Page –

+++

The MCA has evolved to have as many number of banks of shared memory as number of processors. This is in order to facilitate simultaneous access of different banks of shared memory by different processors for reducing latency and contention for shared memory. This approach has followed from FIG. 4 of the Best Possible Parallel Computer Architecture (BPPCA) claimed in the technologically disruptive U.S. Pat. No. 7,788,051 and Canadian Patent #2564625 titled “Method and Apparatus for Parallel Loadflow Computation for Electrical Power System”, where each processor has been shown to connect to a box of shared memory leading to an idea that shared memory can be divided into as many SMUs as the number of processors, and then provide interconnect to increase shared memory bandwidth. Canadian Patent #2564625 provides figures each completely contained in a single A4 size paper as originally provided by this inventor. So far the trend has been to put as many processors along with their Private Memories (PMs) and SMUs on a single chip with MIs and associated switches constituting what is called System on Chip (SoC). However, this arrangement can introduce substantial delays in accessing data from a SMU located at the other end across the chip by a processor at the one end, because data has to take several ‘hops’ through MIs and associated switches.
Parallel Gauss-Seidel-Patel Loadflow (PGSPL) when implemented on BPPCA claimed in the U.S. Pat. No. 7,788,051 and the Canadian Patent #2564625 titled “Method and Apparatus for Parallel Loadflow Computation for Electrical Power System”, ignoring all communication delays was estimated to speed-up by a factor of 10 for the first time in the parallel computation history, and that marked the beginning of the new era of computer technology. Historically, parallel computing produced speed-up at the most about 3-times. Any attempt to further speed-up by a factor greater than 3 was not successful even by increasing number of computers in parallel. The speed-up/scaling bottleneck was due to the techniques of decomposing a big computational problem into small sub-problems and the parallel computer architecture were not very well tuned, requiring huge moving around of computational data. The PGSPL method and BPPCA are very well tuned for minimum communication and synchronization requirements, and almost removed the speed-up/scaling bottleneck bringing about the state of “NIRVANA” for parallel computing in general. The BPPCA is scalable in the sense that it can have just two processors to thousands of processors all working in parallel. What followed was proliferation of many/multi-core computers, super computers with massive number crunching capabilities; massively parallel cloud computing machines or data centres. The envelop of technology is being pushed towards utility computing and ultimately putting all automated cloud computing machines (MCAs) in the outer space or on the other planets preferably on the Moon to begin with as per the case made by this inventor in his Canadian patent application #2743882, titled “System of Internet for Information/Data Processing, Storage, and Retrieval” completed on May 28, 2012.

+++

Raw data –
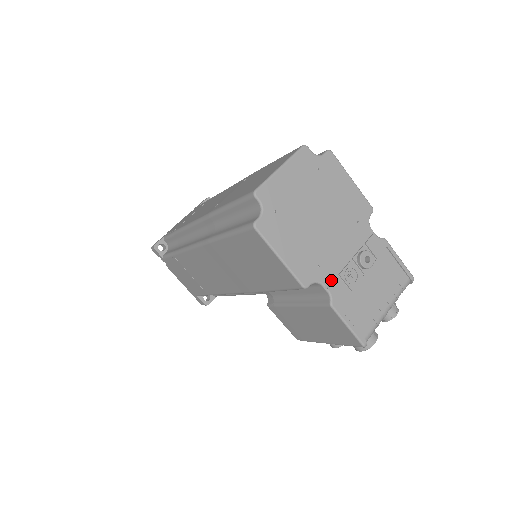
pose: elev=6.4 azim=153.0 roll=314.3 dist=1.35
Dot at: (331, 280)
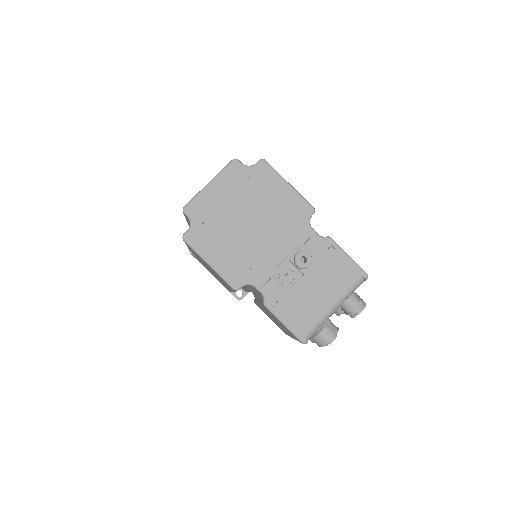
Dot at: (265, 281)
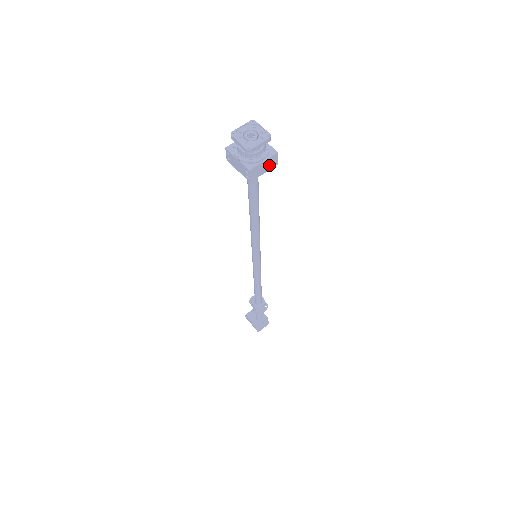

+++

Exercises –
1. Answer these questions about the text on parallel computer architecture:
(a) What does the abbreviation SoC stand for?
(b) Ignoring all communication delays, by what factor was PGSPL on BPPCA estimated to speed up?
(c) Historically, what was the most speed-up parallel computing produced?
2. Carry on writing the text on parallel computer architecture, starting after its final sentence.

Answers below –
1.
(a) System on Chip
(b) A factor of 10
(c) About 3 times

2.
Modern complex Electrical Power Utility System is composed of millions of tiny light bulbs to thousands of huge motors and generators all connected in parallel for operational convenience in the sense that each component from tiny light bulb to huge motor/generator can be individually turned on/off without disturbing the rest of the system. The evolution of single generator supplying single light bulb or a group of light bulbs into the modern complex Electrical Power Utility System is believed to have taken more than a century.
All automated cloud computing machines can be placed in the outer space or on the other planets preferably on the Moon to begin with for the following reasons.
High Performance Computing (HPC) or Super Computing has found its way into mainstream following recent advances in parallel computing technologies particularly influenced by developments of U.S. Pat. No. 7,788,051. Every advance in computing technology has always been followed by increased expectations and demands for enhanced computational power. Usually the domain of science and technology, HPC has become increasingly pervasive among industries, businesses, and governments. Wireless communication in atmospheric fee space is regulated by governments and requires licensing and standardization of a range of frequencies (a spectrum) for a particular use. This invention is about Wireless Interconnect (WLI) comprising TRA mounted/fabricated/integrated/embedded on each of the multiprocessors and shared resources, and electromagnetically shielded and sealed confined free space within Metallic Enclosure (ME) housing MCA.
As per statements in US patent application publication 2012/0331269 titled “Geodesic Massively Parallel Computer”, different modern MCA share similar packaging, construction, and connectivity implementation hierarchy. That is: assemble component ICs onto PCBs, PCBs into racks, racks into cabinets, and cabinets into rooms. Typical communication channels are printed circuits on boards and back-planes, with electrical and fibre optic cabling running over longer distances. Processor-clusters communication in and between cabinets of massively parallel systems is typically cabled packet switched networks such as Infiniband or Ethernet. So far, all the arrangements have been the use of various physical interconnects networks for multiple processors, multiple SMUs, multiple inputs/outputs (I/Os) and other shared resources in MCA. Physical topologies of interconnect networks are typically star, ring, mesh, tours, hypercube, spherical hypercube, and other variants as per
Further, The current status of the rewritable Megneto-Optical (MO) and Optical (O) memories is that they are available in the form of rewritable Compact Disks (CD-RWs) and Digital Video Disks (DVD-RWs) and they need to be rotated using CD/DVD-drives in order to be able to read from and written to by a computer.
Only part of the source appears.